И если бы только это! Поверить в существование предъявленного нам в фильме чеченского мальчика мое воображение тоже отказывается. У Люмета мы видим подсудимого один раз меньше минуты: полудетское лицо, пухлые губы, торчащие уши, обреченный взгляд… Известно о нем не много: мальчик вырос в трущобах, отец бил его смертным боем; пару раз подсудимый уже привлекался за угон машины и поножовщину. В день убийства он купил в соседней лавочке нож, поссорился с отцом, ушел из дома, нож вроде как потерял; говорит, был в кино, но ни названия фильма, ни актеров не помнит; когда вернулся, попал в руки полиции, вызванной соседкой из дома напротив, — та видела убийство через окно.
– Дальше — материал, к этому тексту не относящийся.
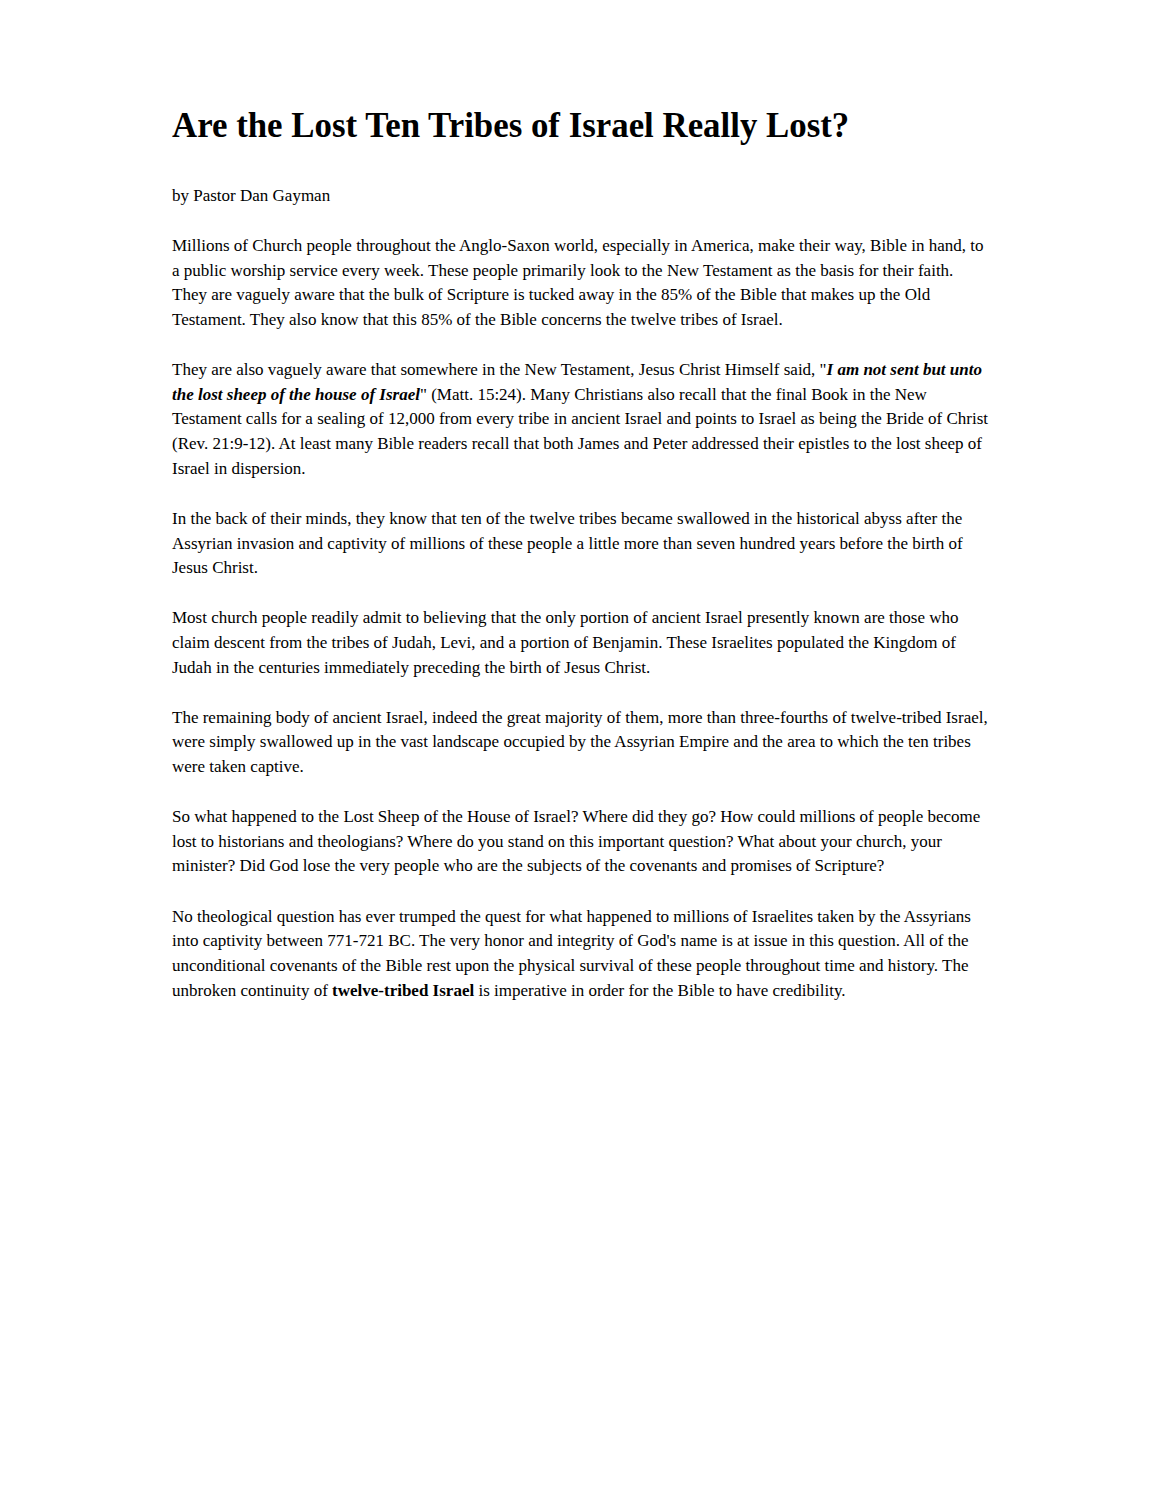Are the Lost Ten Tribes of Israel Really Lost?
by Pastor Dan Gayman
Millions of Church people throughout the Anglo-Saxon world, especially in America, make their way, Bible in hand, to a public worship service every week. These people primarily look to the New Testament as the basis for their faith. They are vaguely aware that the bulk of Scripture is tucked away in the 85% of the Bible that makes up the Old Testament. They also know that this 85% of the Bible concerns the twelve tribes of Israel.
They are also vaguely aware that somewhere in the New Testament, Jesus Christ Himself said, "I am not sent but unto the lost sheep of the house of Israel" (Matt. 15:24). Many Christians also recall that the final Book in the New Testament calls for a sealing of 12,000 from every tribe in ancient Israel and points to Israel as being the Bride of Christ (Rev. 21:9-12). At least many Bible readers recall that both James and Peter addressed their epistles to the lost sheep of Israel in dispersion.
In the back of their minds, they know that ten of the twelve tribes became swallowed in the historical abyss after the Assyrian invasion and captivity of millions of these people a little more than seven hundred years before the birth of Jesus Christ.
Most church people readily admit to believing that the only portion of ancient Israel presently known are those who claim descent from the tribes of Judah, Levi, and a portion of Benjamin. These Israelites populated the Kingdom of Judah in the centuries immediately preceding the birth of Jesus Christ.
The remaining body of ancient Israel, indeed the great majority of them, more than three-fourths of twelve-tribed Israel, were simply swallowed up in the vast landscape occupied by the Assyrian Empire and the area to which the ten tribes were taken captive.
So what happened to the Lost Sheep of the House of Israel? Where did they go? How could millions of people become lost to historians and theologians? Where do you stand on this important question? What about your church, your minister? Did God lose the very people who are the subjects of the covenants and promises of Scripture?
No theological question has ever trumped the quest for what happened to millions of Israelites taken by the Assyrians into captivity between 771-721 BC. The very honor and integrity of God's name is at issue in this question. All of the unconditional covenants of the Bible rest upon the physical survival of these people throughout time and history. The unbroken continuity of twelve-tribed Israel is imperative in order for the Bible to have credibility.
Всё. Убивал мальчик или не убивал — ни мы, ни присяжные так и не узнаем. Однако все доказательства его вины при ближайшем рассмотрении вызывают у жюри обоснованные сомнения. Доказательств явно недостаточно, чтобы отправить парня на электрический стул. Сомнения толкуются в пользу обвиняемого, и присяжные в конце голосуют за “не виновен”.
У Михалкова в фильме мальчика много. Нам то и дело демонстрируют, как он томится в камере, мерзнет, согревается танцами, вспоминает прошлое, видит сны… И какие сны! Поэтический черно-белый пейзаж, юноша весело катит на велосипеде по горной дороге, проносясь сначала мимо Горбачева, а потом мимо Ельцина, которые с дубовых, украшенных гербами трибун несут какую-то хрень про тысячелетнюю дружбу народов России… Семнадцатилетний чеченский паренек спит в зале суда и видит во сне Горбачева? М-да… Это точно не из области “правды быта”…
С прошлым мальчика тоже все интересно. В серии флешбэков мы видим, как лет до семи он живет с мамой и папой в красивом доме на фоне гор. Потом туда приходят боевики, показывают мальчику нож — приметный, крутой, армейский, с инициалами владельца на ручке, и с этим ножом парнишка исполняет зажигательный боевой танец, за что и получает подзатыльник от пацифиста-отца. Потом папу тем же ножом убивают: то ли за пацифизм, то ли за дружбу с российским офицером дядей Володей. Маму тоже пристреливают. И несчастный сирота, прихватив нож и прижав к груди беленького щенка, отправляется зачем-то в дотла разрушенный город, где идут боевые действия; пули вжик-вжик, снаряды ух-ух, все горит, щенка убивают — ужас! Какое-то время ребенок ютится в подвале, заваленном трупами (среди них, понятное дело, и владелец ножа; мальчик для верности долго сличает наколку на руке и инициалы на ручке). А дальше в подвал врывается героический дядя Володя, спасает мальчика и забирает с собой в Москву.